The Battle of Bosworth, (or Bosworth Field), was the last significant battle of the Wars of the Roses, the civil war between the Houses of Lancaster and York, that raged across England during the 15th century.   Across the English Channel, in Brittany, Henry Tudor, a descendant of the greatly diminished House of Lancaster, seized the opportunity, during Richard’s difficulties, to challenge Richard’s claim to the throne.   

Henry’s first attempt to invade England in 1483 was frustrated by a storm, but at his second attempt he arrived, unopposed, on the 7th August, 1485, on the south-west coast of Wales.  Marching inland, Henry gathered support as he made for London. Richard mustered his troops and intercepted Henry’s army south of Market Bosworth in Leicestershire.   Thomas, Lord Stanley, and Sir William Stanley, brought a force to the battlefield, but held back whilst they decided which side it would be more advantageous to support.  Richard divided his army, which outnumbered Henry’s, into three groups.   One group was assigned to the Duke of Norfolk, and another to the Earl of Northumberland.  Henry kept most of his force together, and placed it under the command of the experienced Earl of Oxford.   Richard’s vanguard, commanded by Norfolk, attacked but struggled against Oxford’s men, and some of Norfolk’s troops fled the field.   Northumberland took no action when signalled to assist his king.   

 

Richard therefore gambled everything on a charge across the battlefield to kill Henry and end the fight.   The Stanleys, seeing the king’s knights separated from his army, intervened.   Sir William Stanley led his men to Henry’s aid, surrounded and killed the king.  After the battle Henry was crowned king on the field.  Polydore Vergil, a Tudor historian, recorded that “King Richard, alone, was killed fighting manfully in the thickest press of his enemies.”  Richard had come within a sword’s length of Henry Tudor before being surrounded and killed by Stanley’s men. The Burgundian chronicler, Jean Molinet, stated that a Welshman struck the death-blow with a halberd, while Richard’s horse was stuck fast in the marshy ground.      
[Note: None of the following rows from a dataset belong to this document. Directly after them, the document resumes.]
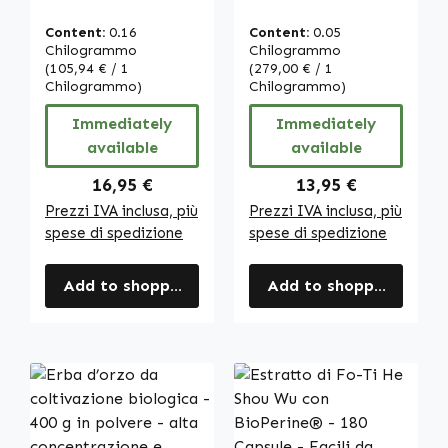
compresse - con
Compresse - con
vitamina C - per
200µg di Iodio -
Content:
0.16
Content:
0.05
il sistema
per Tiroide,
Chilogrammo
Chilogrammo
immunitario, la
(105,94 € / 1
Energia, Pelle e
(279,00 € / 1
Chilogrammo)
Chilogrammo)
formazione del
altro - Alto
collagene e
Dosaggio e
Immediately
Immediately
molto altro -
Vegano | Warnke
available
available
facili da
Vitalstoffe
deglutire |
Regular price:
Regular price:
16,95 €
13,95 €
Warnke
Prezzi IVA inclusa, più
Prezzi IVA inclusa, più
Vitalstoffe
spese di spedizione
spese di spedizione
Add to shopping cart
Add to shopping cart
Richard’s body was brought back to Leicester, publicly displayed and then given for burial to a group of Franciscan friars.  It was rumoured that an alabaster monument was constructed over the grave in 1495, paid for by the new king.   With the dissolution of the monasteries by Henry Tudor’s son, Henry VIII, that friary disappeared, and along with it any clear record of Richard’s grave.  Stories and rumours about where Richard’s mortal remains lay - or what happened to them – circulated over the ensuing  centuries – most of which were inaccurate.